> Problem requirements
From the passage below on agriculture and sustainability, copy word for word the stretch that begins at the words "What we find" and stops after "1. Livestock production.".

These solutions are all necessary for achieving sustainability. However, they have become competitors in the market rather than working together as a single solution. Bobo says we need to think about what the future will look like, and work toward opportunities instead of focusing on problems.

“We don’t need one solution,” explained Bobo. “We need them all.”

Actively working on these solutions with farmers is the best and most effective way to achieve the goals of conservationists and consumers.

Working with farmers

“I’m just happy that consumers and conservationists are now joining farmers on this journey of sustainability,” said Bobo. “Because we could use their help. Instead of framing it as agriculture is the problem to be solved, we need to help them to understand that agriculture is the solution to the problem.”

What we find from data collected by the World Resources Institute is that if agriculture continues to improve the way it has been, 60% of the gains we need to achieve a sustainable future will happen just by farmers continuing what they are already doing. The data also talks about incentivizing steps that will increase productivity and improve efficiency in:

  1. Livestock production.

> Dataset excerpts
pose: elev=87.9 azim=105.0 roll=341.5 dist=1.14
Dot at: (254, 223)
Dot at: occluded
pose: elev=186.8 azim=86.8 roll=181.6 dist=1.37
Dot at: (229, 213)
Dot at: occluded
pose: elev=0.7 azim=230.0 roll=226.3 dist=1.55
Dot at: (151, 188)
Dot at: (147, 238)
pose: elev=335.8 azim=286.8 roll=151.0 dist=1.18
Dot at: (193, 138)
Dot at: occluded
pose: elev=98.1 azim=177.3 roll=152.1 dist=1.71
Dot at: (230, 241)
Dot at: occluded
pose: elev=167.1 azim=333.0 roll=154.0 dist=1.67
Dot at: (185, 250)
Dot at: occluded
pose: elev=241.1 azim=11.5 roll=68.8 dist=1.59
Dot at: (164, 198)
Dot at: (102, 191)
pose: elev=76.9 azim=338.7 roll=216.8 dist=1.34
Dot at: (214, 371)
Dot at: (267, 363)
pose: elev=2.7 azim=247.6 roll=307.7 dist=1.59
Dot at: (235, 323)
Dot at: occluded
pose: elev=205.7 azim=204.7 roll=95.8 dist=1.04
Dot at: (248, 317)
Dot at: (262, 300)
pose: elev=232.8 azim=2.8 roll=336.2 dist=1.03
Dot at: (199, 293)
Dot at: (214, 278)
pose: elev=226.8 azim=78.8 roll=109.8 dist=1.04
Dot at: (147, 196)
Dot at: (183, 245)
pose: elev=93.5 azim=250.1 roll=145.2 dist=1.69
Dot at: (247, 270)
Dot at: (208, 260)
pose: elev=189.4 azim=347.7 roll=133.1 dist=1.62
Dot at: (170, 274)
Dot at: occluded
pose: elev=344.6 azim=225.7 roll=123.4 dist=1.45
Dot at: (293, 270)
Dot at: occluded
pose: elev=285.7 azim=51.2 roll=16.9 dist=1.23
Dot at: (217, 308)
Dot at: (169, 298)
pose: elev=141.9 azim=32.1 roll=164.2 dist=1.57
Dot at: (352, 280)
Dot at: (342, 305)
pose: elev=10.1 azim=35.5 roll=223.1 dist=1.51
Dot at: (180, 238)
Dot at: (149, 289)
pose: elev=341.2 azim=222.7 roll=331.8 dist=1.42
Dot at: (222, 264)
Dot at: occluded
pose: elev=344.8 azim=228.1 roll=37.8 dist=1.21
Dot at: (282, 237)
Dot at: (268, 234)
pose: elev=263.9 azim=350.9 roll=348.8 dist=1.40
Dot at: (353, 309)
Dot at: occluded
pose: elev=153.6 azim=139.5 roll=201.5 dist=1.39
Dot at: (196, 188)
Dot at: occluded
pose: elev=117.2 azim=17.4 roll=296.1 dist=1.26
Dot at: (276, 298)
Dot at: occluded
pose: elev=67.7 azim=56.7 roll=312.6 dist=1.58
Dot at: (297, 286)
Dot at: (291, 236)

> Answer to the exercise
What we find from data collected by the World Resources Institute is that if agriculture continues to improve the way it has been, 60% of the gains we need to achieve a sustainable future will happen just by farmers continuing what they are already doing. The data also talks about incentivizing steps that will increase productivity and improve efficiency in:

  1. Livestock production.